Kutipan Teks:
+++

Seperti diketahui, idelogi Muhammadiyah sebagaimana tertuang dalam buku Memahami Idelogi Muhammadiyah, terkandung tiga hal: Pertama, paham agama Muhammadiyah. Kedua, hakikat Muhammadiyah. Ini pun kemudian dibagi lagi menjadi tiga: Muhammadiyah sebagai gerakan Islam, Muhammadiyah sebagai gerakan dakwah, Muhammadiyah sebagai gerakan tajdid (pembaharuan). Kemudian ketiga, misi, fungsi, dan strategi perjuangan Muhammadiyah.
Nah, di antara kesemua kandungan ideologi Muhammadiyah di atas, bagian yang paling relevan untuk digencarkan internalisasinya dalam menangkal masuknya arus konservatisme di tubuh IMM adalah hakikat Muhammadiyah sebagai gerakan tajdid (pembaharuan). Kader-kader harus dikenalkan terhadap watak tajdid Muhammadiyah. Atau yang belakangan disebut pasca Muktamar Muhammadiyah 2005 sebagai ‘Islam Berkemajuan’.

+++

Data Tercatat:
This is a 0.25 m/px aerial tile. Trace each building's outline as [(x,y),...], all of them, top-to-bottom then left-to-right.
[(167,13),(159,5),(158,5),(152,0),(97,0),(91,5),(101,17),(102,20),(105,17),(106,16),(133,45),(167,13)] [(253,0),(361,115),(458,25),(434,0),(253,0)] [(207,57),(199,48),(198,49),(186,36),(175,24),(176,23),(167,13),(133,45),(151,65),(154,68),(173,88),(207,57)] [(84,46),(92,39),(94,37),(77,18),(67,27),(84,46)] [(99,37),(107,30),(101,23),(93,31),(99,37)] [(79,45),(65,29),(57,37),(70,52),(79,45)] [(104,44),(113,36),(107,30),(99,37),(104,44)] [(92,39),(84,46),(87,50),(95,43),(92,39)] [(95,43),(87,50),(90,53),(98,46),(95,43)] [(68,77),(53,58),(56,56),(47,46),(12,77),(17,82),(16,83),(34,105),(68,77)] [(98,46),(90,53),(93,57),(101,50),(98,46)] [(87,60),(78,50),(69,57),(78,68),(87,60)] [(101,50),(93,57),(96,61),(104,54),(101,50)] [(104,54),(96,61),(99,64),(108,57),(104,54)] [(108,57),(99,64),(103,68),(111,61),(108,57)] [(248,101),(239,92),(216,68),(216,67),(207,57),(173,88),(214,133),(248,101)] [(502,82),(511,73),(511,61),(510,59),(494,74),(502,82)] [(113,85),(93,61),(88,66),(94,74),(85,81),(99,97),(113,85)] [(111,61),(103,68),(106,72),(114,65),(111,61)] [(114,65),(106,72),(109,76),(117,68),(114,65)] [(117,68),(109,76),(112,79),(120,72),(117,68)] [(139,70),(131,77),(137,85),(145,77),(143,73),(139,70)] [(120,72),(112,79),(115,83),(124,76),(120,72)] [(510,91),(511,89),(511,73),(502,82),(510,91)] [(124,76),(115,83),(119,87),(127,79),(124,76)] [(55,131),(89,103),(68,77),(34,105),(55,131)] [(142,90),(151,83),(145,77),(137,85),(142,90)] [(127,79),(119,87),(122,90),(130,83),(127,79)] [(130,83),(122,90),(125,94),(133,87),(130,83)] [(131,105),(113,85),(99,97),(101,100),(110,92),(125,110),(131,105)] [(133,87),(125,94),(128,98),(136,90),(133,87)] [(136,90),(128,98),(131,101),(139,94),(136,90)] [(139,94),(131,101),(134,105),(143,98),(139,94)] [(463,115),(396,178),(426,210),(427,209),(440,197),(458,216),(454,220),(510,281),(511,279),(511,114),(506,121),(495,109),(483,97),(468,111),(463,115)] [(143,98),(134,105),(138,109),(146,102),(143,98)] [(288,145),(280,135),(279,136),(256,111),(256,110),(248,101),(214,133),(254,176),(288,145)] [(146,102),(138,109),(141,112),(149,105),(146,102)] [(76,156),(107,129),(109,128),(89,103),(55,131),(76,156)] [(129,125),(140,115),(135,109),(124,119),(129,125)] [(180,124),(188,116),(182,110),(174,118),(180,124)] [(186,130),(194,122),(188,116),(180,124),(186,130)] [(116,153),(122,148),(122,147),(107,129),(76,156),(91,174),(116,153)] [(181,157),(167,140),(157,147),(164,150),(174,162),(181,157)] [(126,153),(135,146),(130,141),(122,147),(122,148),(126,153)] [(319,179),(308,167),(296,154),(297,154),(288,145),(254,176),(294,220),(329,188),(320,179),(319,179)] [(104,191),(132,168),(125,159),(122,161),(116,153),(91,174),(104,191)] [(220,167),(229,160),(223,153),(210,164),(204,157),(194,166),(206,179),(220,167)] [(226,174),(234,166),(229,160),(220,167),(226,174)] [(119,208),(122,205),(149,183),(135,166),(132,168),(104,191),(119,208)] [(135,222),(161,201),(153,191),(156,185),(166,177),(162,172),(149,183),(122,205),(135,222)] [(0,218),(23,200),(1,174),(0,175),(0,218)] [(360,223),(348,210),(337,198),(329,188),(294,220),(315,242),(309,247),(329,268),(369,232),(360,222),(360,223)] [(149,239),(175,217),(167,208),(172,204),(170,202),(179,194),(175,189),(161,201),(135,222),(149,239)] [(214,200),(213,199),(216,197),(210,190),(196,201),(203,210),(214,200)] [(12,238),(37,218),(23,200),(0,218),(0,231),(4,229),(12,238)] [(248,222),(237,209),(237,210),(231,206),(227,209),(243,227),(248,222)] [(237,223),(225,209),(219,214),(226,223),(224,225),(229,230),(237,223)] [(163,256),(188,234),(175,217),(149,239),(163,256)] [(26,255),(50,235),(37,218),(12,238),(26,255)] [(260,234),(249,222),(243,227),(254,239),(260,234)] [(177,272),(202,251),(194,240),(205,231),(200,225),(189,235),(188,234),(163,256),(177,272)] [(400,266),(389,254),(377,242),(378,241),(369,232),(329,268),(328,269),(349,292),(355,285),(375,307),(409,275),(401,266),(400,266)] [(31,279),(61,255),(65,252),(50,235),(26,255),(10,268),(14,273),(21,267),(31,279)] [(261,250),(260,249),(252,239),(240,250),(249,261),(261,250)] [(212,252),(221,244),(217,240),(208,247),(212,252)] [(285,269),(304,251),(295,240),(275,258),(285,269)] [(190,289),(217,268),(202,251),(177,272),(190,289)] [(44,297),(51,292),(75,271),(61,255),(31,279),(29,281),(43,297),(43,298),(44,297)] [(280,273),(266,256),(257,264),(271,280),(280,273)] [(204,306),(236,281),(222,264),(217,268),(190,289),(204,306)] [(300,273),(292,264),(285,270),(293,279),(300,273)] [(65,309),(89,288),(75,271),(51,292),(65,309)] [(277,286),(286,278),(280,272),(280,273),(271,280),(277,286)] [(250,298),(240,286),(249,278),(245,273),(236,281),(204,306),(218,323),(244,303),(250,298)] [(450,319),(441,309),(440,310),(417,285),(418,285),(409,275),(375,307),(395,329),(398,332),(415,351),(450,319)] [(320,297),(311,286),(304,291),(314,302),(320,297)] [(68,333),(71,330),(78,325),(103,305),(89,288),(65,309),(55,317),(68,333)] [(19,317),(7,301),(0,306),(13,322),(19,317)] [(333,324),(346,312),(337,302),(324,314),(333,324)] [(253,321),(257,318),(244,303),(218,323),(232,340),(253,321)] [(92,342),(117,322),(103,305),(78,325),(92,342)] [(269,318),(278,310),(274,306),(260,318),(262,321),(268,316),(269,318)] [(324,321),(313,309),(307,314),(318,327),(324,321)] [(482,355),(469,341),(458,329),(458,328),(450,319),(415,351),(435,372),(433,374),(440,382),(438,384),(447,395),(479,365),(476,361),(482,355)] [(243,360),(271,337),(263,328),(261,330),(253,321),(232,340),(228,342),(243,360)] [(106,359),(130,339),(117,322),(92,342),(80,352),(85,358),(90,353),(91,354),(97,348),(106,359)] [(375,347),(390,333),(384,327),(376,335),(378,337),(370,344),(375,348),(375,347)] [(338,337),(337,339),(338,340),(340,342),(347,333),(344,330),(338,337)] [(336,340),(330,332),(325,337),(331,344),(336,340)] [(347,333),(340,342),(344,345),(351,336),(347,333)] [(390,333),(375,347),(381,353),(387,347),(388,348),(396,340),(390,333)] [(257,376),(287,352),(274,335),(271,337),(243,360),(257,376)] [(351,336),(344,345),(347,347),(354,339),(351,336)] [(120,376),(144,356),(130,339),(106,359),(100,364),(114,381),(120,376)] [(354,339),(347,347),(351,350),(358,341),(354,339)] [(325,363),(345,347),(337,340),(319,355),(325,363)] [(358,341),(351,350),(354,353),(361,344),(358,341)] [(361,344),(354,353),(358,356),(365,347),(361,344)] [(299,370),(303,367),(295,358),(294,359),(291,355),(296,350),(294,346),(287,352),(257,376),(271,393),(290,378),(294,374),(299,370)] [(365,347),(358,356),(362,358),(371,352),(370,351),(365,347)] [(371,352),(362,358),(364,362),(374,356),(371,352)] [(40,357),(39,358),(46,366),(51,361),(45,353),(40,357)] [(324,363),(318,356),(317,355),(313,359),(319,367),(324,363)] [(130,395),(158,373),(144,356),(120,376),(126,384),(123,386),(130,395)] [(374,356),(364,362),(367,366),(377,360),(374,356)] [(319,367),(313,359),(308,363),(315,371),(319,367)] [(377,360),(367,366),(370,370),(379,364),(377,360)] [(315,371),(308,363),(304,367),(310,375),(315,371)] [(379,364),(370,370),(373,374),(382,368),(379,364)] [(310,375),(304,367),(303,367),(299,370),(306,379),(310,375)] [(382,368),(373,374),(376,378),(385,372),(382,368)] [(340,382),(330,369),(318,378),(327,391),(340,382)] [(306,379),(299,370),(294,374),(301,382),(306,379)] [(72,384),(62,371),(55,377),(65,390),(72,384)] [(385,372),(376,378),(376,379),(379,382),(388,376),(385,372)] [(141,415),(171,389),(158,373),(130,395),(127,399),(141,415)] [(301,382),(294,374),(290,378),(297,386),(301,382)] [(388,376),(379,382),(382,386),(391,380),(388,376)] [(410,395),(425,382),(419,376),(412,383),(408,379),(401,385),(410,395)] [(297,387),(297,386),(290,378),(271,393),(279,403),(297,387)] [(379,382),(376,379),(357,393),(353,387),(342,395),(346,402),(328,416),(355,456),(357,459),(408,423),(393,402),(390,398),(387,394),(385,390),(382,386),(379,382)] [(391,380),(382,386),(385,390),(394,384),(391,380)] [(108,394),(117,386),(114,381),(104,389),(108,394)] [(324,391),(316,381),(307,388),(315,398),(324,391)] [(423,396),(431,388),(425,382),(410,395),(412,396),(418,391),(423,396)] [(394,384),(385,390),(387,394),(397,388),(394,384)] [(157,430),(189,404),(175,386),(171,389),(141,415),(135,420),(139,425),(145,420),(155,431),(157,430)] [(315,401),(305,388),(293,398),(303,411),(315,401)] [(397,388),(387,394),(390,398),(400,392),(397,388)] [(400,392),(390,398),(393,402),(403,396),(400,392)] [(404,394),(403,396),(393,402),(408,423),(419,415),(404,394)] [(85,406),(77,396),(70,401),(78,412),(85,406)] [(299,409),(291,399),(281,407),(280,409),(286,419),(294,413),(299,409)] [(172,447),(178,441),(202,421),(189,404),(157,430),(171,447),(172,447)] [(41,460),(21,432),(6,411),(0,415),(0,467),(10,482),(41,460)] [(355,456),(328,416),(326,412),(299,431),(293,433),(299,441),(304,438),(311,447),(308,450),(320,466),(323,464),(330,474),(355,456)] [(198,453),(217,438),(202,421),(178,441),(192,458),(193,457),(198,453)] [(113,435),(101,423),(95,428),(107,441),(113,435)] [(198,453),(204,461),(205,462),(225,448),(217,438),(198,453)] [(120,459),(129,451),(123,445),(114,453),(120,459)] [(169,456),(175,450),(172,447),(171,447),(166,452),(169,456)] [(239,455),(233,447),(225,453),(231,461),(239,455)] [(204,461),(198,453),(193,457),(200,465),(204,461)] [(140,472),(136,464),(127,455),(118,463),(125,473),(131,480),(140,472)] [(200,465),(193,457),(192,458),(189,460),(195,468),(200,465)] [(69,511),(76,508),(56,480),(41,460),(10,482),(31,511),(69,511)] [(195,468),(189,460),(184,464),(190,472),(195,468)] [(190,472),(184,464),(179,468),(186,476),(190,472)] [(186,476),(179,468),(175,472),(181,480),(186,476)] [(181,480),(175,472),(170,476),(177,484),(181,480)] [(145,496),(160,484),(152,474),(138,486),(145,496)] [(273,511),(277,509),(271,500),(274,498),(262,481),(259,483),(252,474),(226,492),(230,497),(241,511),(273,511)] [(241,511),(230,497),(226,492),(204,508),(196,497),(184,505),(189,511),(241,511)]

+++

Soal Tertulis 1: Dalam kutipan teks tentang ideologi Muhammadiyah, dengan sebutan apa watak tajdid Muhammadiyah dikenal setelah Muktamar Muhammadiyah 2005?
Soal Tertulis 2: Tuliskan kembali bagian kutipan teks tentang ideologi Muhammadiyah, semuanya mulai dari "Nah, di antara" terus sampai "sebagai ‘Islam Berkemajuan’.".

Jawaban Soal 1: Islam Berkemajuan.

Jawaban Soal 2:
Nah, di antara kesemua kandungan ideologi Muhammadiyah di atas, bagian yang paling relevan untuk digencarkan internalisasinya dalam menangkal masuknya arus konservatisme di tubuh IMM adalah hakikat Muhammadiyah sebagai gerakan tajdid (pembaharuan). Kader-kader harus dikenalkan terhadap watak tajdid Muhammadiyah. Atau yang belakangan disebut pasca Muktamar Muhammadiyah 2005 sebagai ‘Islam Berkemajuan’.